The festival’s 19th edition began Thursday night at Brava Theatre with actor Jeff Grace’s directorial debut Folk Hero & Funny Guy, which has Wyatt Russell and Alex Karpovsky as a successful musician and less-successful comedian whose lifelong friendship gets tested during a perhaps ill-advised dual tour. Afterward there was, natch, a party at Mission Cultural Center, complete with open bar and live music, plus “cool art and virtual reality.”
Other off-screen events include the return of the Bad Art Gallery Saturday night, while parties both projected and participatory encompass the Anti-Valentine’s Day Power Ballad Sing-A-Long, a vintage music video orgy on the 14th; the annual Rocky Horror-like showing of The Big Lebowski, complete with live “shadow cast;” Princess Bride Bingo, which is exactly what that sounds like; and sports/standup hecklefest Super Bowl: Men in Tights Comedy Spectacular.
On a less giddy note, Indiefest 2017 includes a tribute to beloved Bay Area film teacher/maker Lise Swenson, who died of cancer last year at age 56. There will be the official world premiere of her final feature, the Salton Sea-set seriocomedy Saltwater, which she did not live to see completed; plus a rare, free screening of her first, the 2004 ensemble piece Mission Movie, which takes place in the very ‘hood where you’ll be watching it.
This year’s Indiefest features plenty more variety, from recently excavated 1984 vampire-noir piece Dark Seduction (which went unseen for over 30 years) to music documentary Finding Joseph I (about raggae-punk legends Bad Brains) to a special screening of Max Mad: Fury Road in B&W with a live electronic score replacing the entire original soundtrack. From the sober (A Revolution in Four Seasons, chronicling Tunisia’s post-dictatorship rebuild) to the surreal (Bosnian-Herzegovinan Papagajka, faux-found-footage prank Fraud) to several all-shorts programs and beyond, there’s a wide range of works in myriad genres, from around the globe.

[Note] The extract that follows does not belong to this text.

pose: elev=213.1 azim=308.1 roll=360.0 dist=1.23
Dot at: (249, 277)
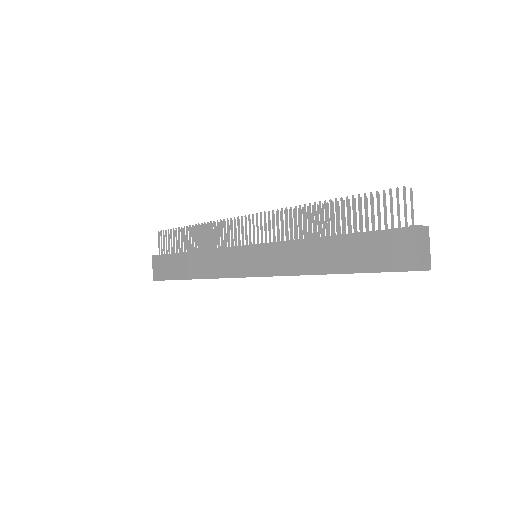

Here’s a few advance-screened highlights:
The Other Kids
Chris Brown’s semi-improvised drama using real Tuolumne County teenagers to play themselves (more or less) is one of the best among umpteen screen attempts to capture adolescent turmoil in recent years. Other Indiefest features from locally-based filmmakers include Zachary Shedd’s mystery Americana, Rodigo Reyes’ migrant-worker tale Lupe Under the Sun, Rick Darge’s Zen Dog, and Duane Andersen’s Superpowerless, a droll SF-set tale of one superhero’s midlife crisis.
Kill Me Please
If you’re looking for a knockout original vision, look no further than Anita Rocha de Silveira’s unclassifiable Brazilian feature, another portrait of teenagers coping with hormones, unstable home situations, and more. But here there’s a killer on the loose in their area of nondescript housing blocks and open fields outside central Rio, and the writer-director conjures a unique mixture of giallo-type horror, social satire, pop-culture ironics and naturalism that has its own psychological truth as well as a creepy ambiguity.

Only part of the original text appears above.